SOURCE EXCERPT
- - - -
We trained decision tree models to classify molecules as training or generated based on molecular fingerprints and element counts (Figure S5). Our best model achieves an accuracy score of 0.74 on previously unseen molecules. Among the most important features to classify molecules as either generated or belonging to the training data (top five most important features are shown in the SI, Figure S6) are the number of non-hydrogen atoms, the number of nitrogen atoms, and the number of carbons involved in a triple bond. The first is easy to understand: since only the total number of atoms was restricted, molecules with more than 9 non-hydrogen atoms are present in the generated set; this clearly sets them apart from QM9, which contains at most 9 non-hydrogen atoms. Inaccuracies in elemental composition have also been discussed in the previous paragraphs. The presence of a triple bonded carbon in molecules with ≤ 9 heavy atoms likely results in a classification as training, in line with our observations that C–C triple bonds are underrepresented in generated molecules.

Average ring counts of 3–6 membered rings per molecule have been reported in ref . These show an increase in overall ring count, due to an increase in 3 and 4-membered rings. In Figure S4, we additionally analyze the proportion of molecules having different numbers of aromatic, unsaturated aliphatic and saturated rings. Fewer of the generated molecules have aromatic and unsaturated aliphatic rings, while the presence of saturated rings increased noticeably, in particular, the proportion of molecules containing 2 or 3 saturated rings increased.

For total dipole moment, isotropic polarizability, and electronic spatial extent, Gebauer et al. reported SchNet property predictions for training and generated molecules, while HOMO–LUMO gaps were calculated by DFT. The distributions for the generated molecules and QM9 are quite similar for all four properties, indicating that the minor chemical differences between generated and training molecules do not affect property distributions significantly.

Finally, we investigate how quickly G-SchNet learns from training data (3D molecular structures), by analyzing models trained on 10k, 30k and 50k molecules from QM9. As the number of possible atom placement trajectories scales quadratically with the number of atoms, to limit the cost of training, we restrict the sampling trajectories during training to five. To test how a reduction of the number of trajectories sampled during training influences molecule generation, we performed an ablation study with QM9. We set the number of randomly sampled atom placement trajectories to five and investigated different numbers of training molecules. The resulting learning curve is shown in Figure a. When limiting the number of trajectories, the validation and test losses are also calculated for the same number of random trajectories. While losses are increased with fewer trajectories, the elemental composition of the generated molecules is not significantly affected.
- - - -
SHORT EXERCISE 1
In the excerpt on generated molecules, repeat word for word the stretch from "For total dipole" through "property distributions significantly.".
SHORT EXERCISE 2
According to the excerpt on generated molecules, what accuracy score does the best decision tree model achieve on previously unseen molecules?

EXCERPTED RECORDS
- - - -
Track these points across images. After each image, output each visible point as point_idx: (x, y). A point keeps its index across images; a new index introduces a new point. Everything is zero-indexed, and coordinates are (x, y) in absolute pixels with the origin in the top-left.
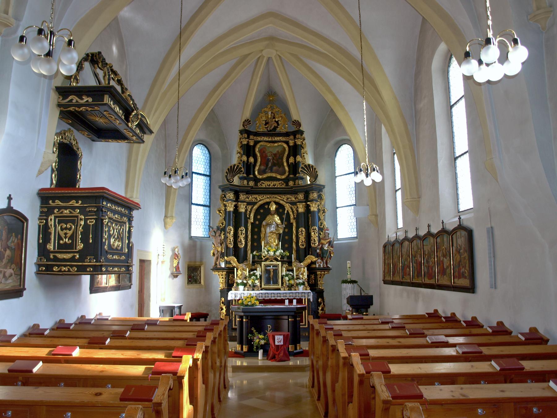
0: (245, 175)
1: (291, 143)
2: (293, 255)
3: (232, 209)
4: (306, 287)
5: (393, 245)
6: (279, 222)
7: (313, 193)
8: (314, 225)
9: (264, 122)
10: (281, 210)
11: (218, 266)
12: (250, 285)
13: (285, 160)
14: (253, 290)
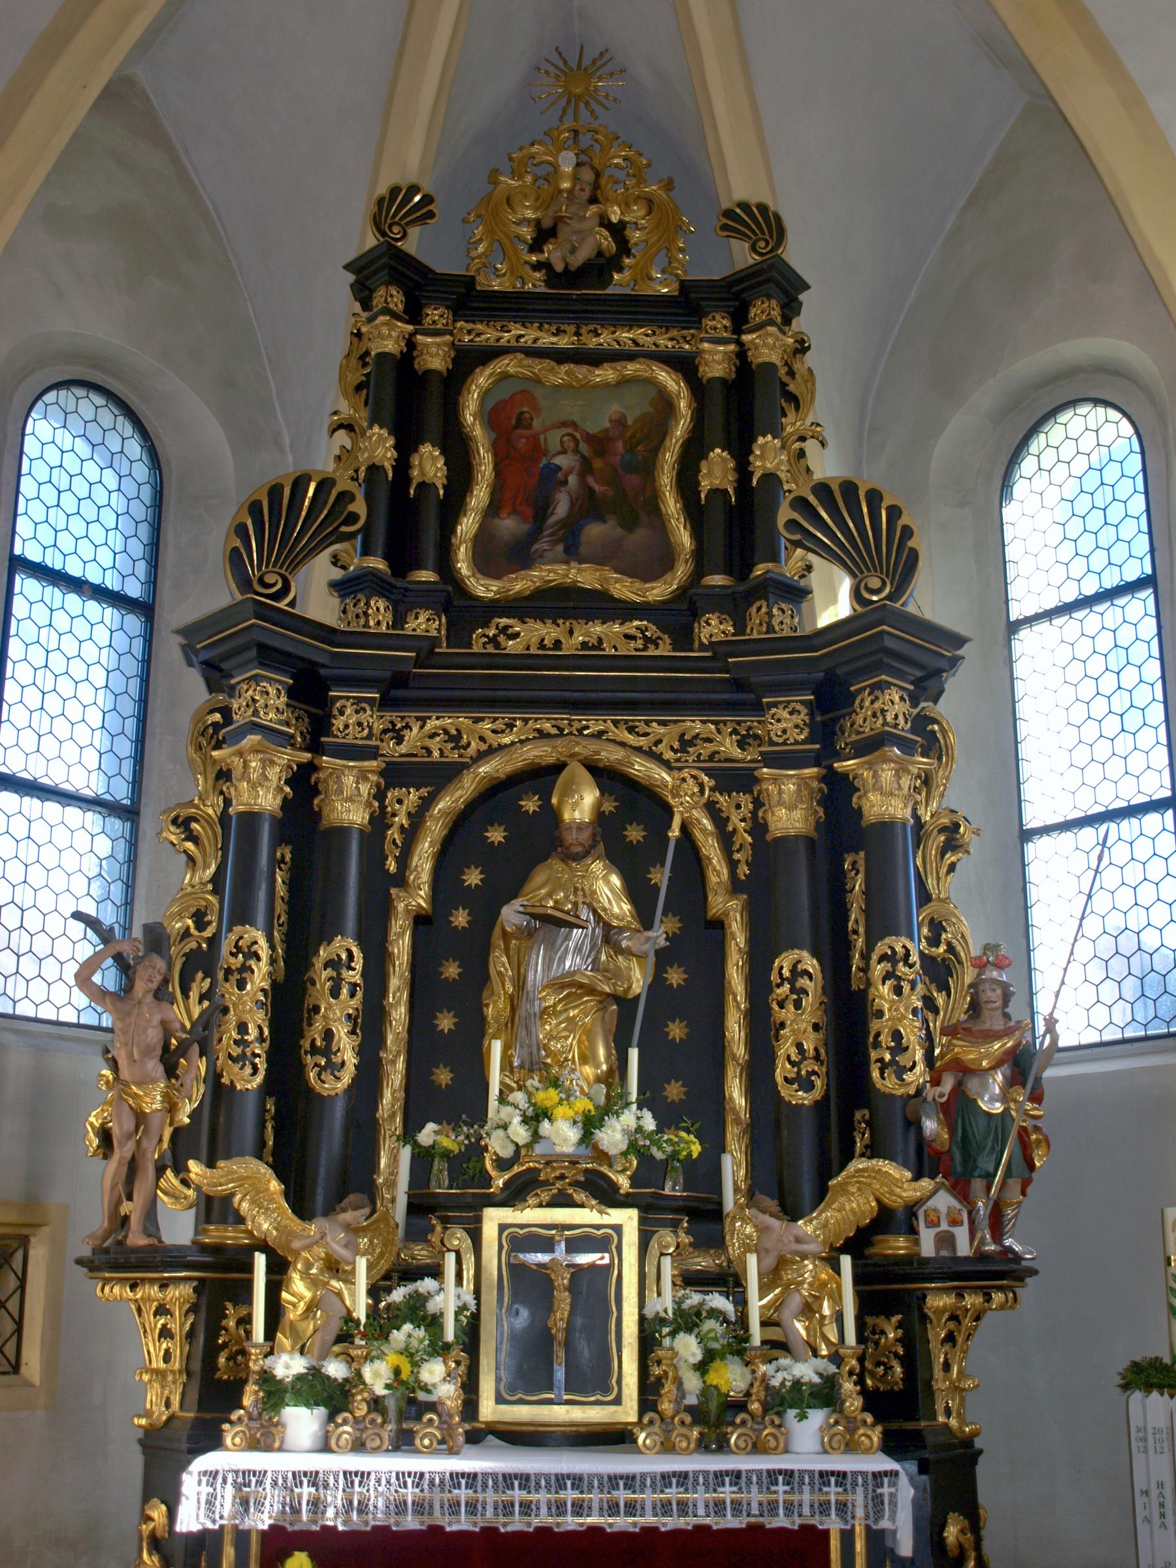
0: (378, 564)
1: (716, 362)
2: (727, 1162)
3: (268, 800)
4: (852, 1425)
5: (379, 1336)
6: (622, 909)
7: (880, 687)
8: (883, 920)
9: (527, 233)
10: (635, 834)
11: (137, 1238)
12: (376, 1404)
13: (666, 480)
14: (403, 1442)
- - - -
PROBLEM SOLUTION 1
For total dipole moment, isotropic polarizability, and electronic spatial extent, Gebauer et al. reported SchNet property predictions for training and generated molecules, while HOMO–LUMO gaps were calculated by DFT. The distributions for the generated molecules and QM9 are quite similar for all four properties, indicating that the minor chemical differences between generated and training molecules do not affect property distributions significantly.

PROBLEM SOLUTION 2
0.74